Text segment –
= = =

John Smith: I agree. Yeah, it was around about then. Yeah, ’05. I think I came into Hewlett Packard in ’08 and that’s when we worked together. But we were working on converged infrastructure at least, well, it was never called that then, it was just service storage networking software combined in around 2005. So yeah, good to see you.
Steven Dickens: It’s been a while my friend, it’s been a while.
John Smith: Yeah, it has. I can’t get away from you really.
Steven Dickens: You’ve been running to escape, but you’ve yet to manage it. So, John, we’re diving straight in, let’s get orientated for the listeners here. Introduce yourself, tell us what you do for Zafin and then we’ll dive straight in from there.
John Smith: Yeah, sure. So for Zafin, I’m heading up ecosystem and really it’s around building new business models for banks based on platforms. And I’ll talk about that a bit later on, but that’s where the market’s going. That whole platform and ecosystem space is really critical. And it’s really critical to competing with fintechs, but also building a new value model for banks.
I wanted to start off just by talking about the journey. When I think about mainframe, it’s interesting, I’ve seen it all the way through my career. So, if you went back to, God, 1995, I decided to not go to university, to my parents just horror really. And I knew I wanted to get out into the working world and I started to do a marketing degree while out in work.
And I looked to the market and I joined a distributor called West Coast. And while there, learned the trade of cold calling, getting into sales. And I kept coming across this platform, IBM Z, AS 400 was another platform, DEC VAX, all these different Unix and proprietary systems that were running banking, retail, and a number of other technologies that were running a lot of the core industries at the time. And so that was my first experience of seeing Z.
And I didn’t understand what it was at the time. I started building that knowledge. And you’re young when you first come into your career. And over time, I moved out of West Coast into a partner that was a system integrator called Salway. And we were working on ERP systems like Oracle.
And again, kept coming across the mainframe specifically in financial services. I mean, really my background is retail and financial services. That’s where I’ve done a lot of my work previously.

= = =

Provided records –
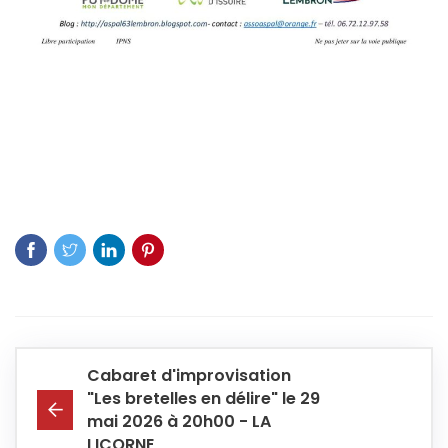
Cabaret d'improvisation
"Les bretelles en délire" le 29
mai 2026 à 20h00 - LA
LICORNE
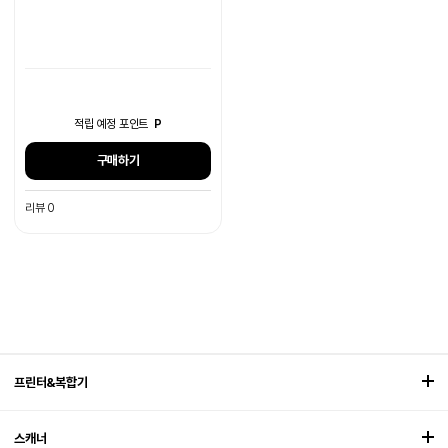
적립 예정 포인트
P
구매하기
리뷰 0
프린터&복합기
스캐너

= = =

Brief 1 –
Answer these questions from the transcript:
(a) In what year does John Smith say he came into Hewlett Packard?
(b) What distributor did he join early in his career?
(c) What was the name of the system integrator he later moved to?
Brief 2 – Transcribe the part of the transcript that opens with the words "Steven Dickens: It’s" and closes with "model for banks.".
Rely on the transcript alone, not on the items.

Your response 1 –
(a) ’08
(b) West Coast
(c) Salway

Your response 2 –
Steven Dickens: It’s been a while my friend, it’s been a while.
John Smith: Yeah, it has. I can’t get away from you really.
Steven Dickens: You’ve been running to escape, but you’ve yet to manage it. So, John, we’re diving straight in, let’s get orientated for the listeners here. Introduce yourself, tell us what you do for Zafin and then we’ll dive straight in from there.
John Smith: Yeah, sure. So for Zafin, I’m heading up ecosystem and really it’s around building new business models for banks based on platforms. And I’ll talk about that a bit later on, but that’s where the market’s going. That whole platform and ecosystem space is really critical. And it’s really critical to competing with fintechs, but also building a new value model for banks.